The company advertises their software as a predictive analytics solution for insurance companies looking to gauge customer lifetime value. The software seems to use historical transaction data from customers to mark them with a high lifetime value and is able to reveal marketing options for that type of customer.
The company also claims the software can identify fraudulent insurance claims based on claims data exhibiting fraud in various forms. It should be noted that this is distinct from an AI-powered solution for anomaly detection. Predictive analytics for fraud prevention would be simply used to detect discrepancies identified from training on claims data.

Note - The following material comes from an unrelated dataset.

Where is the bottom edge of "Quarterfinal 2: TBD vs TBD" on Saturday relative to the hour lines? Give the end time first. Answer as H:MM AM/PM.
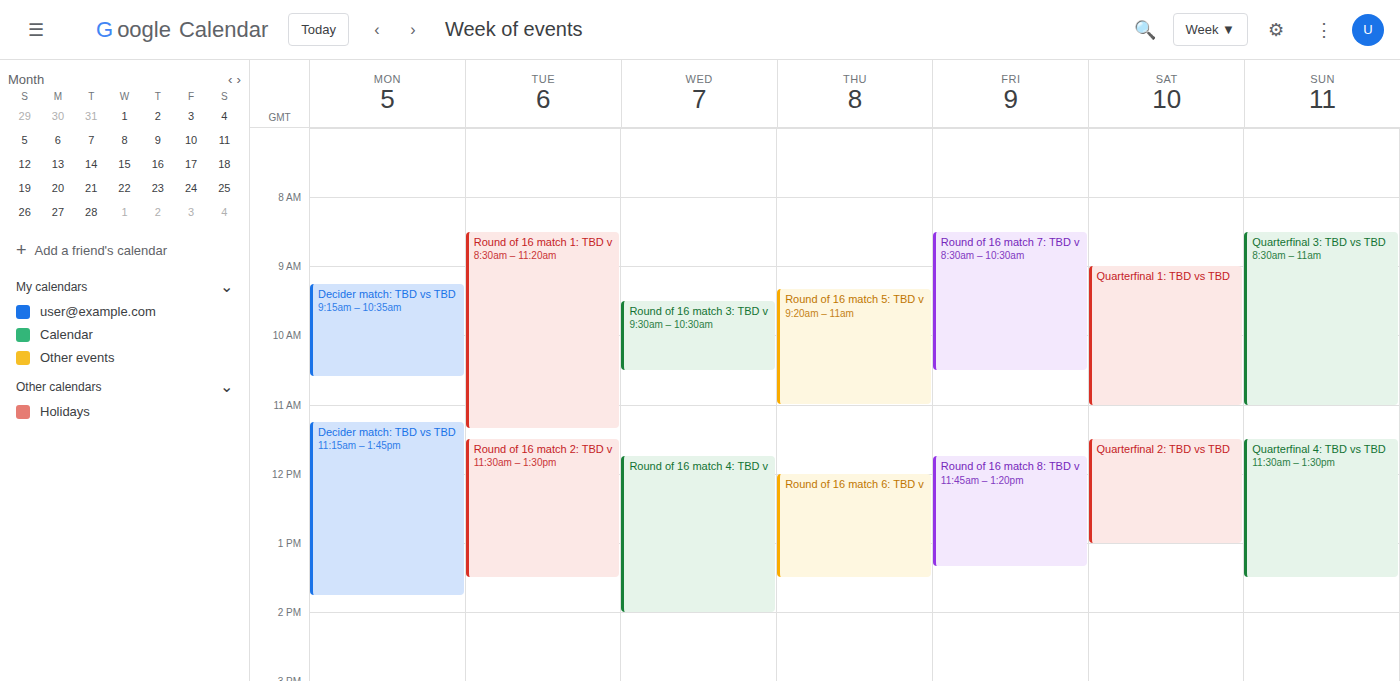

This type of software would use those discrepancies to alert the user that the detected behavior could be a precursor to fraud. Whereas anomaly detection would be able to detect and flag activities as fraud in real time while a user is interacting with or submitting a claim to an online or otherwise digital platform.
RapidMiner states the software’s machine learning model needs to be trained on tens of thousands of customer accounts and digitally documented insurance claims. The customer accounts used would ideally reveal trends or behaviors that point towards churn. The claims data would consist of both fraudulent and nonfraudulent claims, with the fraudulent claims being labeled as such. Then, a data scientist would expose the machine learning model to this data, which would train it to discern which data points correlate to customers with a high risk of churn and fraudulent claims.
The software could then predict which customers are most likely to end their relationship with the client insurer. It would also be able to predict if an insurance claim is fraudulent and prevent it from processing.